*GIVEN PROBLEM*: Copy the lines of the data below word for word, starting at the line containing "family: Icteridae" and ending with the line containing "genus: Anolis", both included. Leave out every line outside that span.
-- START LISTING --
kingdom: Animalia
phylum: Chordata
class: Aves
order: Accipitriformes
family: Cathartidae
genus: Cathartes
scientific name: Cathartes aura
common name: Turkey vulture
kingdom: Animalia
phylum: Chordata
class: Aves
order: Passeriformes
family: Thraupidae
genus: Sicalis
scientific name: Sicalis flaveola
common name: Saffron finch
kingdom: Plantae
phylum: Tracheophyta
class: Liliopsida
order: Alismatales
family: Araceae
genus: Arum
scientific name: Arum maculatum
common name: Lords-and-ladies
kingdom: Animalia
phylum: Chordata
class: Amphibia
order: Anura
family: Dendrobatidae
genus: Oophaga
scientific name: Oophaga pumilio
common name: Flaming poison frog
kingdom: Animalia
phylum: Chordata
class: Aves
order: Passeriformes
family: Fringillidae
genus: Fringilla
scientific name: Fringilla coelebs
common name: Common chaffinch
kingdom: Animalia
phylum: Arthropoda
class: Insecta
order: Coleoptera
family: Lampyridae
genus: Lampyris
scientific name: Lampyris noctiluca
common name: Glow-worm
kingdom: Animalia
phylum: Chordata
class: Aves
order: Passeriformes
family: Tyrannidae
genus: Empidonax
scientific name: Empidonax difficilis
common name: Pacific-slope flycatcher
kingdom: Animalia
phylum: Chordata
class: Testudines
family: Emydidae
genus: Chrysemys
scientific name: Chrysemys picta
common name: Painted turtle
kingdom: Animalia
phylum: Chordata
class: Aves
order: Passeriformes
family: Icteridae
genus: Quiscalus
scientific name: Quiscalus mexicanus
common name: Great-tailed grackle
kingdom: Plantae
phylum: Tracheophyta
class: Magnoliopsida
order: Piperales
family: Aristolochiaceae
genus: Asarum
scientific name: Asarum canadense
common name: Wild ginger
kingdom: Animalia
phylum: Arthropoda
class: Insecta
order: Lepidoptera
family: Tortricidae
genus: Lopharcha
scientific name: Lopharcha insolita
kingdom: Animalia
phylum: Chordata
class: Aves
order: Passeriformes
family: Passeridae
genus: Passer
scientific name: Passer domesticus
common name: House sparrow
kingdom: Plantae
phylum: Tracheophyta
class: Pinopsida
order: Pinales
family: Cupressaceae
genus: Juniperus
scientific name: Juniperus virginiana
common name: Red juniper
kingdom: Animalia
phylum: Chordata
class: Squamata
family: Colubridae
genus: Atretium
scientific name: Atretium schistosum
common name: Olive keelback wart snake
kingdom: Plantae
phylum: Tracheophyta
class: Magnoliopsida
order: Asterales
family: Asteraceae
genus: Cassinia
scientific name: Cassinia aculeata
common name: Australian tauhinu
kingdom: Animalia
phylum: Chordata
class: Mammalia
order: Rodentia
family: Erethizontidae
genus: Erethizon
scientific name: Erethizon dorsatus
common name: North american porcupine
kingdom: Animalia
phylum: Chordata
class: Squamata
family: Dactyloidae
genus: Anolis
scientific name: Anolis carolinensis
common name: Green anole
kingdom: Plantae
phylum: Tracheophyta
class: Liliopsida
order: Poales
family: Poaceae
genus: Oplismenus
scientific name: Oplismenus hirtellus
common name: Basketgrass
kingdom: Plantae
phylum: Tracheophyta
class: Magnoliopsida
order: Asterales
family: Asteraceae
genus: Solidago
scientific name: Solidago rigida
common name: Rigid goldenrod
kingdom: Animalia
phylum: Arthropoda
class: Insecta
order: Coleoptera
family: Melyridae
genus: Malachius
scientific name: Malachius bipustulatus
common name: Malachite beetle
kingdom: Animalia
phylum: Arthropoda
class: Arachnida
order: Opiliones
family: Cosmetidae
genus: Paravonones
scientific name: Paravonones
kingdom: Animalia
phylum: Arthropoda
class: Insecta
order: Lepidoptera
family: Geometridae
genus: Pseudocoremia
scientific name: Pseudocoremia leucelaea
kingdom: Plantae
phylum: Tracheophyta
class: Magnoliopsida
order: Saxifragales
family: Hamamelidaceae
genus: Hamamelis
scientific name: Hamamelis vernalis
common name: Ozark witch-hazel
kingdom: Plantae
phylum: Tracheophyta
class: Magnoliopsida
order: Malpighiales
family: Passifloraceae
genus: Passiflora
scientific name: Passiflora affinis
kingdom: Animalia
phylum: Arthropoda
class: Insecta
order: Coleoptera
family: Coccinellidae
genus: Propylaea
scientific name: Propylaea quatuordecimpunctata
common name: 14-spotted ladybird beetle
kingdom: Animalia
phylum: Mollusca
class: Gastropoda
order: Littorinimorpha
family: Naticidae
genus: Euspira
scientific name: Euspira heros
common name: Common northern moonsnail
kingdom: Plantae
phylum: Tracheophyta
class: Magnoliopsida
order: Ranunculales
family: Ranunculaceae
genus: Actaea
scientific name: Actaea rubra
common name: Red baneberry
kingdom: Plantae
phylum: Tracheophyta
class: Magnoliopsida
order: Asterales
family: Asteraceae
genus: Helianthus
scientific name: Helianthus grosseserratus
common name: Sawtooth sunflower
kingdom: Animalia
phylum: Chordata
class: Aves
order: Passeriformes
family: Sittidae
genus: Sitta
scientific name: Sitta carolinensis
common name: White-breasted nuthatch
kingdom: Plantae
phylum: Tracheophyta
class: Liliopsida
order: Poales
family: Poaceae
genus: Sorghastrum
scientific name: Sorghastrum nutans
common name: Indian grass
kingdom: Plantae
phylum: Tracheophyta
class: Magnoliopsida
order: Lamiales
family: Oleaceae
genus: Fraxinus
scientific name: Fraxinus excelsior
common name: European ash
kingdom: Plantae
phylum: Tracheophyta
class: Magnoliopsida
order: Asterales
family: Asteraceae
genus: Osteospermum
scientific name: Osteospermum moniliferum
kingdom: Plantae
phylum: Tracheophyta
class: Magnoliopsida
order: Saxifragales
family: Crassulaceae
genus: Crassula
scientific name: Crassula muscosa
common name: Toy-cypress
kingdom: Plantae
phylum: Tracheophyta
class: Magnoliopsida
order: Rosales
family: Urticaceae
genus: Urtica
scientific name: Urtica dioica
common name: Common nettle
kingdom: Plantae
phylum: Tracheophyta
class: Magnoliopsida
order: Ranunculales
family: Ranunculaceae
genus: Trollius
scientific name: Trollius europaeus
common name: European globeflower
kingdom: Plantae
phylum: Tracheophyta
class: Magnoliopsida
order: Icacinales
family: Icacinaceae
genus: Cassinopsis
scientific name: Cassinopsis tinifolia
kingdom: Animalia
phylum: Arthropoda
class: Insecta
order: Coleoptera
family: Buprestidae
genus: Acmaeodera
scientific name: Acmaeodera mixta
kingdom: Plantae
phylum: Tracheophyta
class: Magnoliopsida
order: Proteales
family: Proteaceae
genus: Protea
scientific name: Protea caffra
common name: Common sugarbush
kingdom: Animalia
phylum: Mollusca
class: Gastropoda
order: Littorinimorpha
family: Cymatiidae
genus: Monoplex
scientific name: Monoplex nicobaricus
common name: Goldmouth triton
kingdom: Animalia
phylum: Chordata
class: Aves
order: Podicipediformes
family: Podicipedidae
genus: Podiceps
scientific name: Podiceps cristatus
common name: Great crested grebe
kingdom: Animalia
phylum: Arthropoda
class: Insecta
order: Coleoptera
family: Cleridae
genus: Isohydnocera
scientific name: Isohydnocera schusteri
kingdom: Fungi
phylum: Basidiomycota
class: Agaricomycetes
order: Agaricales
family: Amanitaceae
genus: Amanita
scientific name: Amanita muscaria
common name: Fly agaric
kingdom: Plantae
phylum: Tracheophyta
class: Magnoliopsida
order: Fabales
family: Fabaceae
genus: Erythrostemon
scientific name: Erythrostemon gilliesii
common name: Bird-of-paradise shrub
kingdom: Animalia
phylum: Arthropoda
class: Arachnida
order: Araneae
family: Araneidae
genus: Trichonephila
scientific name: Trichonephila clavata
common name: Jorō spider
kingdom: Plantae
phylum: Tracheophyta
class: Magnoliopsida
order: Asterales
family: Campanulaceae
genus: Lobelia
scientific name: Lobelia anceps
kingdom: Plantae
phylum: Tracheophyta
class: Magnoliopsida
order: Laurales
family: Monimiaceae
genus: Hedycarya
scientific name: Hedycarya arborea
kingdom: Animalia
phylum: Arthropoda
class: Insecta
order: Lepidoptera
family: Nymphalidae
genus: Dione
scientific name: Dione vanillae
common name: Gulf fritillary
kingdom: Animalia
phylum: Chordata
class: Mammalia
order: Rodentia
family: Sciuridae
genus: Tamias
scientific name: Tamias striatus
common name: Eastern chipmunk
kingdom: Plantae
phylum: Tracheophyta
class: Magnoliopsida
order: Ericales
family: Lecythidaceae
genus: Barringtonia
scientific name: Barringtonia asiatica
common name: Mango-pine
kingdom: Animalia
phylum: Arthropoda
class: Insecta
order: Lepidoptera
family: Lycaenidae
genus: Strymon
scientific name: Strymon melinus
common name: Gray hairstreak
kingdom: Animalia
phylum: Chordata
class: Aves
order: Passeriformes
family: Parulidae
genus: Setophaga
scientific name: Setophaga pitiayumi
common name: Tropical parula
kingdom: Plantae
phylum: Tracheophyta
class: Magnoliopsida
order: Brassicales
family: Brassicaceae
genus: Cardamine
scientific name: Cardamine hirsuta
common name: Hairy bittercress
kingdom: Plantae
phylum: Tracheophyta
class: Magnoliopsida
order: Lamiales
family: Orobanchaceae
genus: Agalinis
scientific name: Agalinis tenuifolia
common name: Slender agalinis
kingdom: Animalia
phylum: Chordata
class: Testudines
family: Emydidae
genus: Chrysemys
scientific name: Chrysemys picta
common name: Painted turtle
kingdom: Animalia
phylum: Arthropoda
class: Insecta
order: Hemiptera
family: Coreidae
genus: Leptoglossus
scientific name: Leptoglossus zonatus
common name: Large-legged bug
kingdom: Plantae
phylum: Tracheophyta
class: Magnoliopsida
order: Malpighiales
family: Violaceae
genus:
-- END LISTING --
*OUTPUT OF THE EXERCISE*:
family: Icteridae
genus: Quiscalus
scientific name: Quiscalus mexicanus
common name: Great-tailed grackle
kingdom: Plantae
phylum: Tracheophyta
class: Magnoliopsida
order: Piperales
family: Aristolochiaceae
genus: Asarum
scientific name: Asarum canadense
common name: Wild ginger
kingdom: Animalia
phylum: Arthropoda
class: Insecta
order: Lepidoptera
family: Tortricidae
genus: Lopharcha
scientific name: Lopharcha insolita
kingdom: Animalia
phylum: Chordata
class: Aves
order: Passeriformes
family: Passeridae
genus: Passer
scientific name: Passer domesticus
common name: House sparrow
kingdom: Plantae
phylum: Tracheophyta
class: Pinopsida
order: Pinales
family: Cupressaceae
genus: Juniperus
scientific name: Juniperus virginiana
common name: Red juniper
kingdom: Animalia
phylum: Chordata
class: Squamata
family: Colubridae
genus: Atretium
scientific name: Atretium schistosum
common name: Olive keelback wart snake
kingdom: Plantae
phylum: Tracheophyta
class: Magnoliopsida
order: Asterales
family: Asteraceae
genus: Cassinia
scientific name: Cassinia aculeata
common name: Australian tauhinu
kingdom: Animalia
phylum: Chordata
class: Mammalia
order: Rodentia
family: Erethizontidae
genus: Erethizon
scientific name: Erethizon dorsatus
common name: North american porcupine
kingdom: Animalia
phylum: Chordata
class: Squamata
family: Dactyloidae
genus: Anolis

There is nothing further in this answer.